Buda Andrea, Hatem Giorgia, Neumann Helmut, D'Incà Renata, Mescoli Claudia, Piselli Pierluca, Jackson John, Bruno Marco, Sturniolo Giacomo Carlo
Department of Surgical, Gastroenterological and Oncological Sciences, University of Padova, Padova, Italy.
Department of Surgical, Gastroenterological and Oncological Sciences, University of Padova, Padova, Italy.
J Crohns Colitis. 2014 Apr;8(4):304-11. doi: 10.1016/j.crohns.2013.09.005. Epub 2013 Oct 2.
Neoangiogenesis and increased endothelial permeability are observed as results of chronic intestinal inflammation. However, limited data on microvascular and crypt architecture during remission phases is available. The aim of this prospective investigator blinded cohort study was to assess crypt and microvascular architecture and function in ulcerative colitis by probe based confocal laser endomicroscopy; we also evaluated whether these findings may have the potential to predict disease relapse.
19 ulcerative colitis patients in clinical and endoscopic remission and 19 controls were studied. A computer based image processing technique was applied to construct 20 mosaicing image sets from each subject. Remitting patients were sub-grouped into either inactive or quiescent disease according to histology.
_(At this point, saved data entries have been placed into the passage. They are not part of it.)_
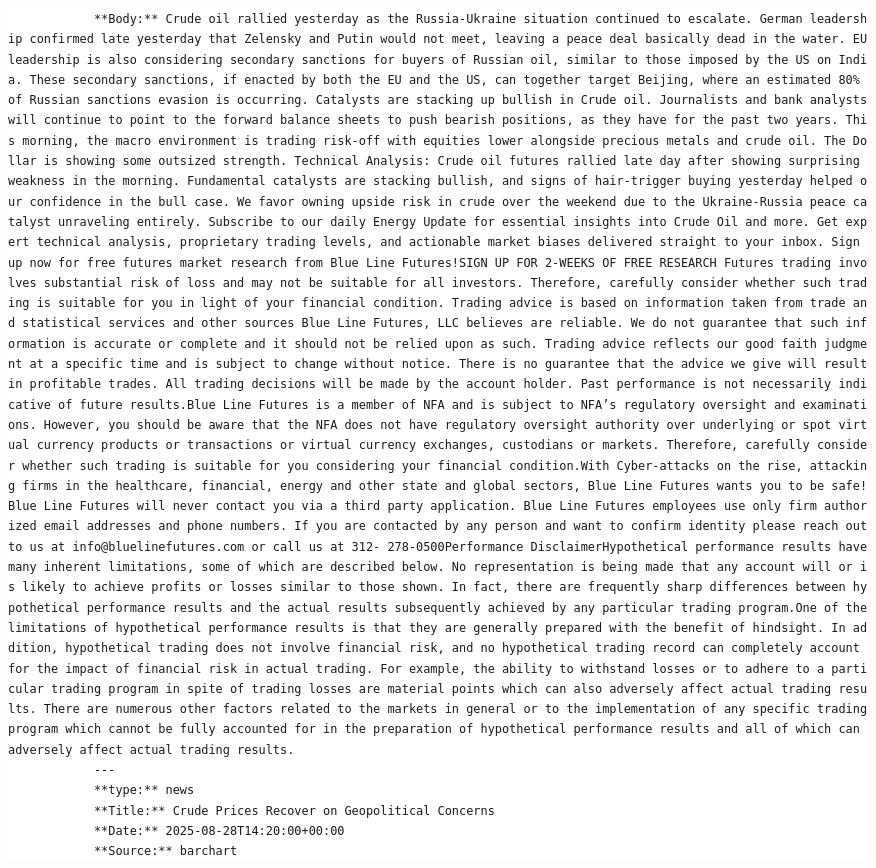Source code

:                 **Body:** Crude oil rallied yesterday as the Russia-Ukraine situation continued to escalate. German leadership confirmed late yesterday that Zelensky and Putin would not meet, leaving a peace deal basically dead in the water. EU leadership is also considering secondary sanctions for buyers of Russian oil, similar to those imposed by the US on India. These secondary sanctions, if enacted by both the EU and the US, can together target Beijing, where an estimated 80% of Russian sanctions evasion is occurring. Catalysts are stacking up bullish in Crude oil. Journalists and bank analysts will continue to point to the forward balance sheets to push bearish positions, as they have for the past two years. This morning, the macro environment is trading risk-off with equities lower alongside precious metals and crude oil. The Dollar is showing some outsized strength. Technical Analysis: Crude oil futures rallied late day after showing surprising weakness in the morning. Fundamental catalysts are stacking bullish, and signs of hair-trigger buying yesterday helped our confidence in the bull case. We favor owning upside risk in crude over the weekend due to the Ukraine-Russia peace catalyst unraveling entirely. Subscribe to our daily Energy Update for essential insights into Crude Oil and more. Get expert technical analysis, proprietary trading levels, and actionable market biases delivered straight to your inbox. Sign up now for free futures market research from Blue Line Futures!SIGN UP FOR 2-WEEKS OF FREE RESEARCH Futures trading involves substantial risk of loss and may not be suitable for all investors. Therefore, carefully consider whether such trading is suitable for you in light of your financial condition. Trading advice is based on information taken from trade and statistical services and other sources Blue Line Futures, LLC believes are reliable. We do not guarantee that such information is accurate or complete and it should not be relied upon as such. Trading advice reflects our good faith judgment at a specific time and is subject to change without notice. There is no guarantee that the advice we give will result in profitable trades. All trading decisions will be made by the account holder. Past performance is not necessarily indicative of future results.Blue Line Futures is a member of NFA and is subject to NFA’s regulatory oversight and examinations. However, you should be aware that the NFA does not have regulatory oversight authority over underlying or spot virtual currency products or transactions or virtual currency exchanges, custodians or markets. Therefore, carefully consider whether such trading is suitable for you considering your financial condition.With Cyber-attacks on the rise, attacking firms in the healthcare, financial, energy and other state and global sectors, Blue Line Futures wants you to be safe! Blue Line Futures will never contact you via a third party application. Blue Line Futures employees use only firm authorized email addresses and phone numbers. If you are contacted by any person and want to confirm identity please reach out to us at info@bluelinefutures.com or call us at 312- 278-0500Performance DisclaimerHypothetical performance results have many inherent limitations, some of which are described below. No representation is being made that any account will or is likely to achieve profits or losses similar to those shown. In fact, there are frequently sharp differences between hypothetical performance results and the actual results subsequently achieved by any particular trading program.One of the limitations of hypothetical performance results is that they are generally prepared with the benefit of hindsight. In addition, hypothetical trading does not involve financial risk, and no hypothetical trading record can completely account for the impact of financial risk in actual trading. For example, the ability to withstand losses or to adhere to a particular trading program in spite of trading losses are material points which can also adversely affect actual trading results. There are numerous other factors related to the markets in general or to the implementation of any specific trading program which cannot be fully accounted for in the preparation of hypothetical performance results and all of which can adversely affect actual trading results.
                ---
                **type:** news
                **Title:** Crude Prices Recover on Geopolitical Concerns
                **Date:** 2025-08-28T14:20:00+00:00
                **Source:** barchart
Pericrypt fluorescence (p<0.01), crypt diameter (p<0.05) but not intercrypt distance (p=0.07) were significantly increased in ulcerative colitis patients compared to controls. Patients with inactive disease showed a significant increase in fluorescence leakage (median fluorescence (IQR), 3888 (3560-4240) vs. 2696 (2502-3390), p<0.01), crypt diameter (median diameter (IQR), 92.5 (85.5-101) vs. 73 (70-77), p<0.05) and intercrypt distance (median distance (IQR), 82.5 (70.5-91.2) vs. 66 (59.5-73.5), p<0.05) compared to those with quiescent disease. A composite outcome score combining fluorescence leakage and crypt diameter was able to predict a disease flare during a 12 month follow-up period (p<0.01).
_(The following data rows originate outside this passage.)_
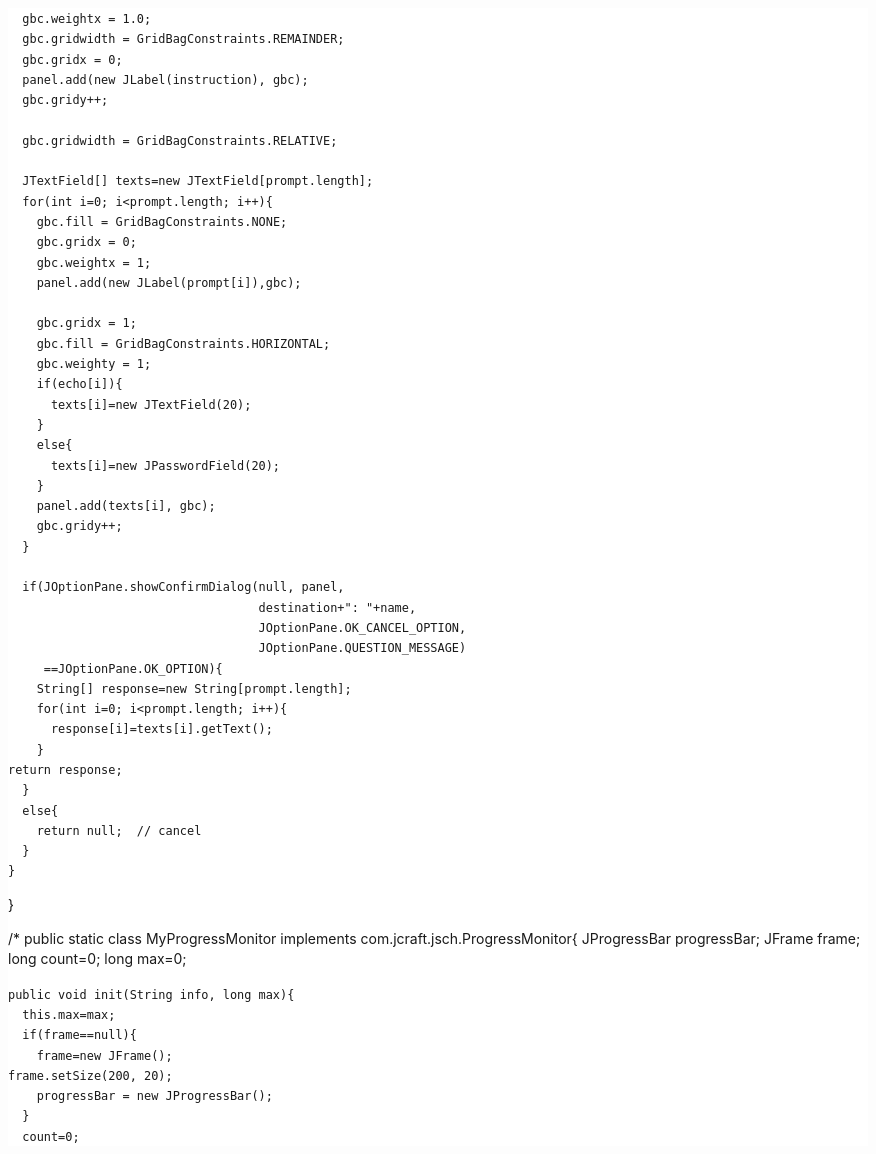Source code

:       gbc.weightx = 1.0;
      gbc.gridwidth = GridBagConstraints.REMAINDER;
      gbc.gridx = 0;
      panel.add(new JLabel(instruction), gbc);
      gbc.gridy++;

      gbc.gridwidth = GridBagConstraints.RELATIVE;

      JTextField[] texts=new JTextField[prompt.length];
      for(int i=0; i<prompt.length; i++){
        gbc.fill = GridBagConstraints.NONE;
        gbc.gridx = 0;
        gbc.weightx = 1;
        panel.add(new JLabel(prompt[i]),gbc);

        gbc.gridx = 1;
        gbc.fill = GridBagConstraints.HORIZONTAL;
        gbc.weighty = 1;
        if(echo[i]){
          texts[i]=new JTextField(20);
        }
        else{
          texts[i]=new JPasswordField(20);
        }
        panel.add(texts[i], gbc);
        gbc.gridy++;
      }

      if(JOptionPane.showConfirmDialog(null, panel, 
                                       destination+": "+name,
                                       JOptionPane.OK_CANCEL_OPTION,
                                       JOptionPane.QUESTION_MESSAGE)
         ==JOptionPane.OK_OPTION){
        String[] response=new String[prompt.length];
        for(int i=0; i<prompt.length; i++){
          response[i]=texts[i].getText();
        }
    return response;
      }
      else{
        return null;  // cancel
      }
    }
  }

/*
  public static class MyProgressMonitor implements com.jcraft.jsch.ProgressMonitor{
    JProgressBar progressBar;
    JFrame frame;
    long count=0;
    long max=0;

    public void init(String info, long max){
      this.max=max;
      if(frame==null){
        frame=new JFrame();
    frame.setSize(200, 20);
        progressBar = new JProgressBar();
      }
      count=0;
In vivo intramucosal changes detected by confocal endomicroscopy in ulcerative colitis remittent patients can predict disease relapse. This observation may have further implications for disease management and medical treatment.
慢性肠道炎症会导致新血管生成和内皮通透性增加。然而,关于缓解期微血管和隐窝结构的数据有限。这项前瞻性研究者设盲队列研究的目的是通过基于探头的共聚焦激光内镜显微镜评估溃疡性结肠炎患者的隐窝和微血管结构及功能;我们还评估了这些发现是否有可能预测疾病复发。
对19例处于临床和内镜缓解期的溃疡性结肠炎患者及19例对照者进行研究。应用基于计算机的图像处理技术,从每个受试者构建20个镶嵌图像集。根据组织学将缓解期患者分为疾病非活动期或静止期亚组。
与对照组相比,溃疡性结肠炎患者的隐窝周围荧光(p<0.01)、隐窝直径(p<0.05)显著增加,但隐窝间距(p=0.07)无显著差异。与疾病静止期患者相比,疾病非活动期患者的荧光渗漏(中位荧光(IQR),3888(3560 - 4240)对2696(2502 - 3390),p<0.01)、隐窝直径(中位直径(IQR),92.5(85.5 - 101)对73(70 - 77),p<0.05)和隐窝间距(中位间距(IQR),82.5(70.5 - 91.2)对66(59.5 - 73.5),p<0.05)显著增加。结合荧光渗漏和隐窝直径的综合结局评分能够预测12个月随访期内的疾病复发(p<0.01)。
共聚焦内镜显微镜检测到的溃疡性结肠炎缓解期患者体内黏膜内变化可预测疾病复发。这一观察结果可能对疾病管理和治疗有进一步的意义。